● **Assigned task 1**:
Answer these questions from the article on the Blink-182 benefit show:
(a) From what place does the article say Blink-182 comes?
(b) Where did the band play a benefit the day before the 9/11 show?
(c) Which two centers will the 9/11 show benefit?
● **Assigned task 2**: In the article on the Blink-182 benefit show, how does Tom DeLonge explain why the band booked the September 11 show and why it will be special for fans?
● **Assigned task 3**: Carry on the article on the Blink-182 benefit show from its last sentence.

● **Supplied passage**:
┏━━

Blink-182 Play 9/11 Benefit Show

9/11 Blink-182 Show Benefits Burn Victims

The biggest band to ever come out of Poway, Blink-182, is slated to play a benefit show Wednesday in New York City.
 
According to a statement on the Music Hall of Williamsburg’s website, the pop-punkers’ payday will go -- in its entirety -- to “benefit burn treatment centers, plus research and treatment for cancer, diabetes and other life-threatening diseases.” This, just a day after Blink, perhaps best known for the albums “Enema of the State” and “Take off Your Pants and Jacket,” played another benefit, at the Starland Ballroom in Sayreville, N.J.,  for Sandy Relief and a host of causes similar to those connected to the 9/11 show.
 
The beneficiaries of the 9/11 show will be the William Randolph Hearst Burn Center at the New York Presbyterian/Weill Cornell Medical Center, in Manhattan; and the City of Hope treatment Center, near Los Angeles, according to a statement on Blink’s Facebook page.
 
"When we saw that we would have a day off in the NYC-area on Sept. 11, we knew we had to book a special show,” frontman Tom DeLonge is quoted on the Brooklyn venue’s website. “It’s been a long time since we’ve played a small venue – so it’ll definitely be something special for the fans. What makes it even better is that we can do it while raising money for charity."

┗━━

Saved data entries
┏━━

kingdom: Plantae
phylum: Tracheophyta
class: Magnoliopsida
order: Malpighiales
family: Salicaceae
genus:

┗━━

● **Exercise output 1**:
(a) Poway.
(b) At the Starland Ballroom in Sayreville, N.J.
(c) The William Randolph Hearst Burn Center at the New York Presbyterian/Weill Cornell Medical Center in Manhattan, and the City of Hope treatment Center near Los Angeles.

● **Exercise output 2**: DeLonge says that when the band saw it would have a day off in the NYC area on Sept. 11, it knew it had to book a special show. It will be special for fans because the band hasn't played a small venue in a long time.

● **Exercise output 3**:
 
The Music Hall holds between 500-600 people.
 
DeLonge wasn’t the only band member looking forward to playing the show.
“Real talk: Stoked to play Starland Ballroom tonight, destroyed and rebuilt after Sandy, and honored to play Brooklyn for charity tomorrow,” guitarist Mark Hoppus tweeted on Tuesday.
There can be little doubt about the band’s sympathies for burn victims – drummer Travis Barker was severely burned in 2008 in a jet crash in Van Nuys, Calif., that also injured DJ AM (whose real name was Adam Goldstein), a celebrity DJ who later died of a drug overdose. Four other people were killed in that crash.